Autre décision : l’intensification du recouvrement de la taxe rémunératoire annuelle, d’implantation et de pollution auprès des pétroliers producteurs. Hélas, l’État n’a même pas prévu des recettes de bonus de production dans le budget. Comme en  2017. Déjà en 2015, le Trésor public n’avait rien perçu alors que plus de 2.3 milliards de FC avaient été prévus dans le cadre de bonus de production. En 2016, aucun franc n’a été versé par les pétroliers producteurs alors que les prévisions budgétaires étaient de l’ordre de 2.4 milliards de FC.

Affaire Vodacom 

Dans le secteur des PT&NTIC, la DGRAD sollicite le concours du ministère des Finances pour recouvrer quelque 65 millions de dollars dus au Trésor, volatilisés lors du renouvellement de la licence de Vodacom. D’après une note d’information signée de Maguy Sambi Kikutwe, le processus de renouvellement de la licence d’exploitation de Vodacom en RDC a été émaillé d’un scandale de corruption qui a fait perdre au Trésor public congolais un montant de 65 millions de dollars, soit environ 34,8 milliards de FCFA. Un scandale impliquant l’Autorité de régulation des postes et des télécommunications (ARPTC) et l’ancien vice-1ER Ministre, ministre des PT-NTIC, Thomas Luhaka Lossendjola, actuellement ministre des Infrastructures, des Travaux publics et de la Reconstruction (ITPR).

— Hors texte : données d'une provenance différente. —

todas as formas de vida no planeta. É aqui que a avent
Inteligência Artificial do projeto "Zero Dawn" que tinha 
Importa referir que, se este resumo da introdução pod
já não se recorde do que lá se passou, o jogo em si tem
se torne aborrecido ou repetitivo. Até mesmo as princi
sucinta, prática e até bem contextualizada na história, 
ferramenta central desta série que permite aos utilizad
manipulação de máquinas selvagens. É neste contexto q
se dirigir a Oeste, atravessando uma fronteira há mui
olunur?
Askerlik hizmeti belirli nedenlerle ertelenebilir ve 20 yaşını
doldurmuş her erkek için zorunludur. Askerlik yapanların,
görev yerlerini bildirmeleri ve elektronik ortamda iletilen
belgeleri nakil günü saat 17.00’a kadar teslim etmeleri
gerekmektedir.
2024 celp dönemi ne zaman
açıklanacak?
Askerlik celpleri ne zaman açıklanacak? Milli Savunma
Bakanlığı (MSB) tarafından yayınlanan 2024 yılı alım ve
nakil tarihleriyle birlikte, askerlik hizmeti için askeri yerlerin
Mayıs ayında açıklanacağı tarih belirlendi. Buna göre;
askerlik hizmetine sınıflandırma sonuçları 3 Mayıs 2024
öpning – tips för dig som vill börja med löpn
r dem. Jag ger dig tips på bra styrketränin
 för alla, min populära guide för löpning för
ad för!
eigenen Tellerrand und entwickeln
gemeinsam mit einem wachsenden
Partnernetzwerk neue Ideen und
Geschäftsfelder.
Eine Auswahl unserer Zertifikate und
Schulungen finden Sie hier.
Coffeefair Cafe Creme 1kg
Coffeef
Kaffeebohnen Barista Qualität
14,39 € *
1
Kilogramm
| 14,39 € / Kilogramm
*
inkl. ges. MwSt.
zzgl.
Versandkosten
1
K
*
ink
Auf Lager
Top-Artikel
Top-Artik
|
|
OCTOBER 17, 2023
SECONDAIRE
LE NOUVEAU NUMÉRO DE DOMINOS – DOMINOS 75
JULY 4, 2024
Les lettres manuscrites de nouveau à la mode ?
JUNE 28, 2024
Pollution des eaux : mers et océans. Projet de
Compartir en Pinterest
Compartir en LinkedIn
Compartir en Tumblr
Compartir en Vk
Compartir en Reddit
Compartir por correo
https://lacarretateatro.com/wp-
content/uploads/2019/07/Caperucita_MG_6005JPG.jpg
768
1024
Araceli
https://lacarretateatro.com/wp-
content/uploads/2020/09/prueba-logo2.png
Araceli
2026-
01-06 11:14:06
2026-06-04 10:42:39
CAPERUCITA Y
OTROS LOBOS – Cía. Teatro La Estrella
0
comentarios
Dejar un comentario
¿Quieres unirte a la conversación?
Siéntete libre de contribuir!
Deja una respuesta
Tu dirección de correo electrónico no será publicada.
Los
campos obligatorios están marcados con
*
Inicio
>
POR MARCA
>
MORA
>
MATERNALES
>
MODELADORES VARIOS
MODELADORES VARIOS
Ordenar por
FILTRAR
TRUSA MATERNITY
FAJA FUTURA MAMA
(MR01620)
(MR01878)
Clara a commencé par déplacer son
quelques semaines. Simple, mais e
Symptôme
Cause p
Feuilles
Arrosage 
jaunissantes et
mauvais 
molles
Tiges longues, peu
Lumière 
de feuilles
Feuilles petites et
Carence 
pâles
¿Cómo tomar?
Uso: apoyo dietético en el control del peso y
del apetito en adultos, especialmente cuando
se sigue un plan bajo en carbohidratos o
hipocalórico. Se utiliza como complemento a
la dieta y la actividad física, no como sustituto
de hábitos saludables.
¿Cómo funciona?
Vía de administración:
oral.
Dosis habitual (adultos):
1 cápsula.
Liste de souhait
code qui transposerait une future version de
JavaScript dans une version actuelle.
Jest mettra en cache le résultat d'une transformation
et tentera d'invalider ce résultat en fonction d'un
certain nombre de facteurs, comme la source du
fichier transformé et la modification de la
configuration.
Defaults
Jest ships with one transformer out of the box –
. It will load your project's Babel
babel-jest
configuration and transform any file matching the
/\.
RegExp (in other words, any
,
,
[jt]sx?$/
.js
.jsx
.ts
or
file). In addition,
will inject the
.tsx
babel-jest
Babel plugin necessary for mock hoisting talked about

« Profitant de sa demande d’attribution de spectre de fréquences additionnelles GSM, la société Vodacom a obtenu, outre lesdites fréquences, la prolongation de façon irrégulière de la durée de sa licence de concession à travers l’avenant à la licence de concession, signé par le vice-1ER Ministre, ministre des PT-NTIC… Le montant de 16 250 000 dollars, payé par la société Vodacom Congo SA au Trésor public, couvre uniquement les droits dus à l’octroi des fréquences additionnelles… maintenir cet avenant en l’état ferait perdre à l’État congolais 65 millions de dollars pendant cette période où le gouvernement de la République cherche les moyens conséquents pour notamment organiser les élections », révèle la note de la DGRAD.

Le problème va se poser lorsqu’en date du 15 septembre 2015, le directeur général de Vodacom, Murielle Lorilloux, écrit à l’ARPTC pour solliciter la modification de la licence GSM. « Au regard de l’échéance imminente du délai de validité de ladite licence (Ndlr, 2 janvier 2018), nous vous serions gré de nous faire connaître, par courrier, les conditions financières et techniques y afférentes », précisera-t-elle. En effet, fait remarquer la directrice de la DGRAD en évoquant l’article 36 de la licence de concession de service public des télécommunications accordée à Vodacom, cette société ne pouvait renouveler sa licence qu’après la survenance du terme, soit le 2 janvier 2018. « La sollicitation du renouvellement de la licence faite avant la survenance du terme initial viole les prescrits de cette disposition », écrit Maguy Sambi dans sa note au ministre des Finances, Henri Yav Mulang.

Dans le secteur de l’environnement, l’État aurait dû gagner gros. Hélas. La DGRAD  dénonce  les exonérations accordées par le gouvernement à certaines installations dont Perenco, Banro et Cidi. La régie déplore aussi le manque d’équipements de travail appropriés et du réseau informatisé du système de gestion des recettes ou encore l’interdiction d’accès à certaines concessions (installation classés) à laquelle se butent des enquêteurs ainsi que le trafic d’influence qui permet aux propriétaires desdites concessions d’échapper à leurs obligations d’assujettis.

La DGRAD exige la tenue des missions mixtes DGRAD-ministère de l’Environnement pour contrôler les fiches déclaratives et les preuves de paiements des droits dus au Trésor public, des taxes d’implantation (TI), la taxe rémunératoire annuelle (TRA) et la taxe de pollution sur l’ensemble du territoire national. En 2015, les recettes de l’Environnement encadrées par la DGRAD n’ont été qu’à 22,5 % de leurs assignations, soit 9.4 milliards de FC sur 41.9 milliards de FC attendus. En 2016, le secteur n’a rapporté que 53 % des recettes escomptées, soit sur 26.5 milliards de FC, et en 2017, le taux de réalisation des recettes du secteur de l’Environnement n’a été que de 15 %.